Jakarta (ANTARA News) - Wacana akuisisi PT Pertamina Geothermal Energy (PGE), anak usaha PT Pertamina (Persero) di bisnis panas bumi, oleh PT PLN (Persero) berpotensi mematikan pengembangan energi baru terbarukan, khususnya di sektor panas bumi.
"Kita sudah susah payah mengembangkan panas bumi. Kalau benar-benar terealisasi, akan mematikan itu semua," kata Ketua Asosiasi Panas Bumi Indonesia Abadi Purnomo saat berbicara pada diskusi "Percepatan Pengembangan Energi Panas Bumi untuk Mendukung Realisasi Proyek 35 Ribu Megawatt" di Jakarta, Selasa.
Menurut Abadi, sebagai suatu perusahaan yang memiliki portofolio, tentunya akan memilih sektor yang memberikan margin yang lebih besar.
Dengan memiliki pembangkit listrik yang lengkap, mulai dari Pembangkit Listrik Tenaga Uap (PLTU), Pembangkit Listrik Tenaga Gas Uap, hingga Pembangkit Listrik Tenaga Panas Bumi (PLTP), PLN bisa jadi akan menghentikan pembangkit yang memberikan margin yang rendah.
"Kalau melihat dari sisi margin, tentu saya akan lebih cenderung menghidupkan yang murah. Yang mahal dihentikan. Ini pola pikir kalau ada portofolio yang lengkap," ungkap dia.
Abadi mengungkapkan panas bumi mempunyai reservoir. Jika satu dimatikan, seluruh sistemnya akan mati semua. Begitu dimatikan, akan butuh waktu dan biaya untuk menghidupkan kembali.
"Jika dimatikan, hilang dong investasinya. Jadi perlu keilmuan reservoir, bisa memang sewa orang, tapi itu nambah biaya lagi," kata dia.
Tidak hanya itu, Abadi menyoroti lemahnya pengelolaan PLTP oleh PLN selama ini. PLTP Kamojang Unit 1 yang dibangun pada 1992 selama ini hanya memasok uap ke PT Indonesia Power, anak usaha PLN. Namun, jika di luar negeri, PLTP yang sudah berusia 40-50 tahun masih beroperasi dengan baik, PLTP Kamojang Unit 1 justru saat ini dalam keadaan rusak.
Selain itu, PLTP Lahendong Unit 1 yang dioperasikan PLN juga dalam keadaan rusak. Itu semua hanya karena pengurangan biaya operasi. Menurut Abadi, perusahaan-perusahaan yang tertarik di bisnis panas bumi, sebagian besar adalah perusahaan minyak karena memiliki kesesuaian karakter dan kompetensinya di sektor hulu.

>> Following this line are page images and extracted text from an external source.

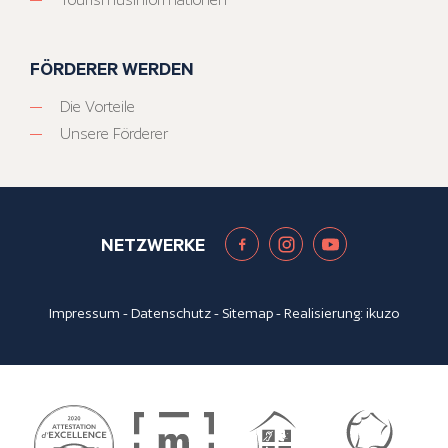
FÖRDERER WERDEN
Die Vorteile
Unsere Förderer
NETZWERKE
Impressum
-
Datenschutz
-
Sitemap
- Realisierung:
ikuzo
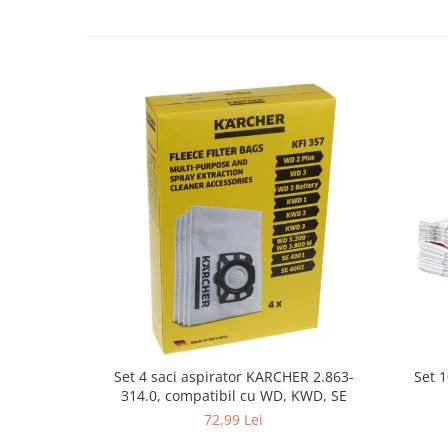
Fiare de calcat si masini de cusut
Ingrijire Locuinta
Purificatoare de aer
Fashion
Bijuterii
Ceasuri barbatesti
Ceasuri dama
Cutii, curele si accesorii ceasuri
Genti si accesorii barbati
Genti si accesorii femei
Imbracaminte barbati
Imbracaminte femei
Imbracaminte si Incaltaminte copii
Incaltaminte barbati
Set 
Set 4 saci aspirator KARCHER 2.863-
Incaltaminte femei
314.0, compatibil cu WD, KWD, SE
Ochelari de soare
72,99 Lei
Ochelari de vedere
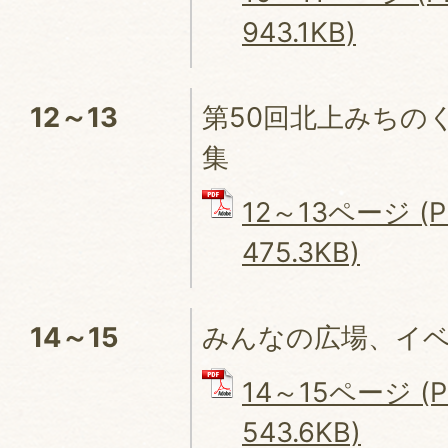
943.1KB)
12～13
第50回北上みちの
集
12～13ページ (
475.3KB)
14～15
みんなの広場、イ
14～15ページ (
543.6KB)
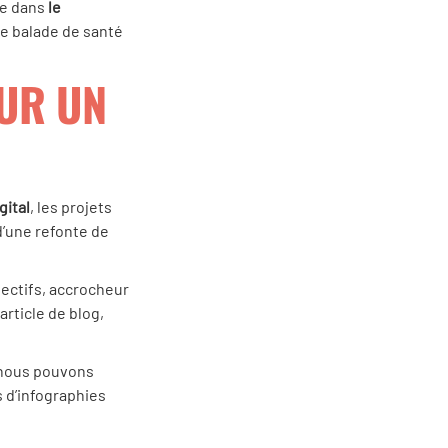
ée dans
le
une balade de santé
UR UN
gital
, les projets
d’une refonte de
jectifs, accrocheur
article de blog,
 nous pouvons
s d’infographies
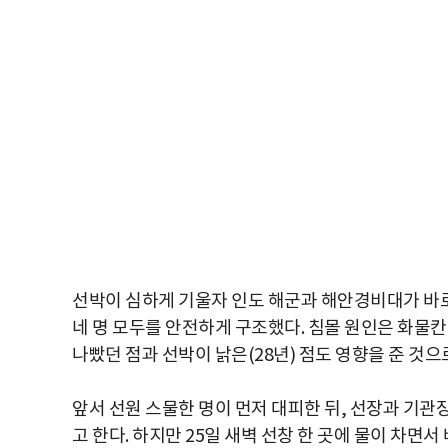
선박이 심하게 기울자 인도 해군과 해안경비대가 바로 
네 명 모두를 안전하게 구조했다. 침몰 원인은 화물칸
나빴던 점과 선박이 낡은(28년) 점도 영향을 준 것으
앞서 선원 스물한 명이 먼저 대피한 뒤, 선장과 기관
고 한다. 하지만 25일 새벽 선창 한 곳에 물이 차면서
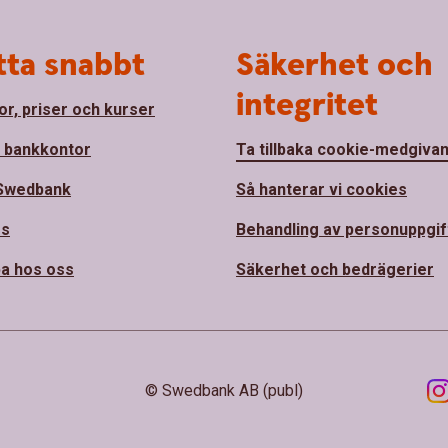
tta snabbt
Säkerhet och
integritet
or, priser och kurser
a bankkontor
Ta tillbaka cookie-medgiva
Swedbank
Så hanterar vi cookies
ss
Behandling av personuppgif
a hos oss
Säkerhet och bedrägerier
© Swedbank AB (publ)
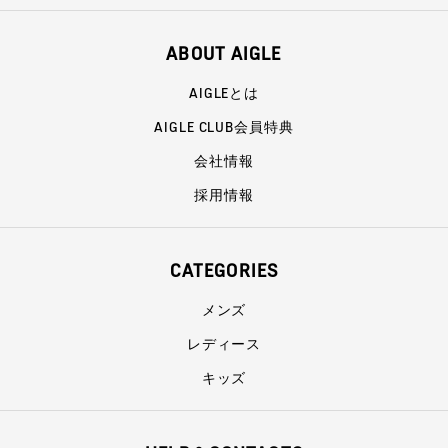
ABOUT AIGLE
AIGLEとは
AIGLE CLUB会員特典
会社情報
採用情報
CATEGORIES
メンズ
レディース
キッズ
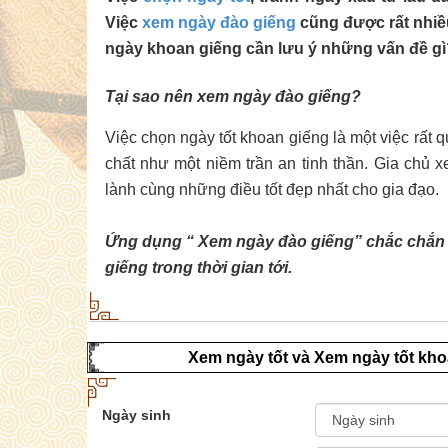
Việc
xem ngày đào giếng
cũng được rất nhiều
ngày khoan giếng cần lưu ý những vấn đề gì
Tại sao nên xem ngày đào giếng?
Việc chọn ngày tốt khoan giếng là một việc rất 
chất như một niềm trần an tinh thần. Gia chủ
lành cùng những điều tốt đẹp nhất cho gia đạo.
Ứng dụng “ Xem ngày đào giếng” chắc chắn 
giếng trong thời gian tới.
Xem ngày tốt và Xem ngày tốt kho
Ngày sinh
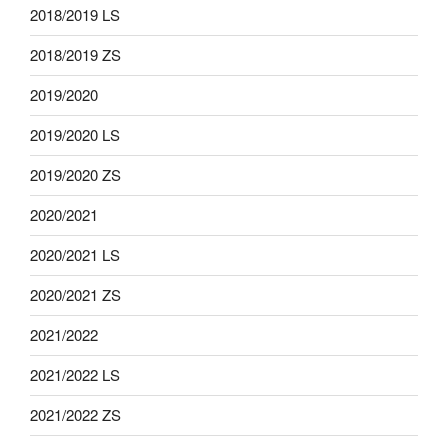
2018/2019 LS
2018/2019 ZS
2019/2020
2019/2020 LS
2019/2020 ZS
2020/2021
2020/2021 LS
2020/2021 ZS
2021/2022
2021/2022 LS
2021/2022 ZS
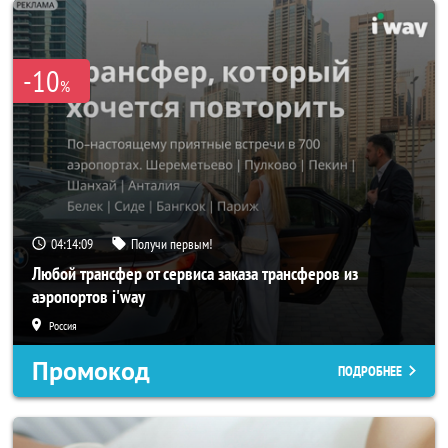
-10
%
04:14:07
Получи первым!
Любой трансфер от сервиса заказа трансферов из
аэропортов i'way
Россия
Промокод
ПОДРОБНЕЕ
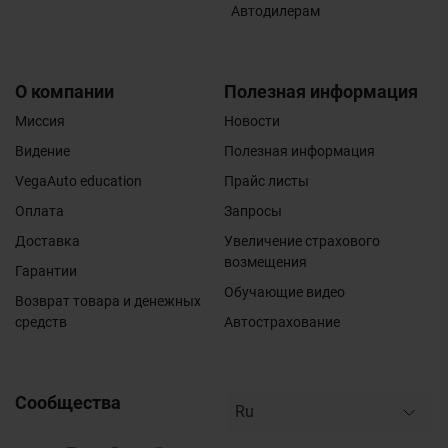
Автодилерам
О компании
Полезная информация
Миссия
Новости
Видение
Полезная информация
VegaAuto education
Прайс листы
Оплата
Запросы
Доставка
Увеличение страхового
возмещения
Гарантии
Обучающие видео
Возврат товара и денежных
средств
Автострахование
Сообщества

"Di dunia, perusahaan yang mengembangkan panas bumi seperti Chevron, yang bergerak di hulu. Di Indonesia demikian pula, ada Pertamina dan Supreme Energy yang notebenenya perusahaan migas. Jadi susah dimengerti keinginan PLN yang mau mengakuisisi Chevron dan PGE," katanya.
Direktur Panas Bumi Direktorat Energi Baru Terbarukan dan Konservasi Energi Kementerian Energi dan Sumber Daya Mineral (ESDM), Yunus Saifulhak mengatakan rencana akuisisi PGE oleh PLN bukan hal yang mudah untuk direalisasikan. Apalagi yang memiliki kemampuan dalam pengembangan panas bumi adalah Pertamina.
"Tapi tentu itu domain Kementerian BUMN. Concern kami adalah bagaimana eksplorasi dipercepat, sehingga panas bumi bisa berkembang," ujarnya.
Sementara itu Sekretaris Perusahaan PGE, Tafif Azimudin mengatakan saat ini PGE tengah mengerjakan lima proyek panas bumi sekaligus, tiga di antaranya akan beroperasi tahun ini. Sisanya, akan beroperasi pada 2017.
"Baru PGE satu-satunya perusahaan di Indonesia, bahkan di dunia yang mengerjakan lima proyek panas bumi sekaligus. Kita memang diinstruksikan untuk seprogresif mungkin mengembangkan panas bumi oleh Pertamina," ungkap dia.
Menurut Tafif, PGE mendapat dukungan penuh dari induk usahanya, Perrtamina, dalam mengembangkan sektor panas bumi. Apalagi dengan infrastruktur dan kompentensi Pertamina di upstream (sektor hulu), operasional PGE sangat terbantu.
"Rig kita tinggal minta ke PDSI. Kita juga dapat dukungan dari Elnusa. Kita sangat kuat di upstream karena dapat dukungan penuh Pertamina, " katanya.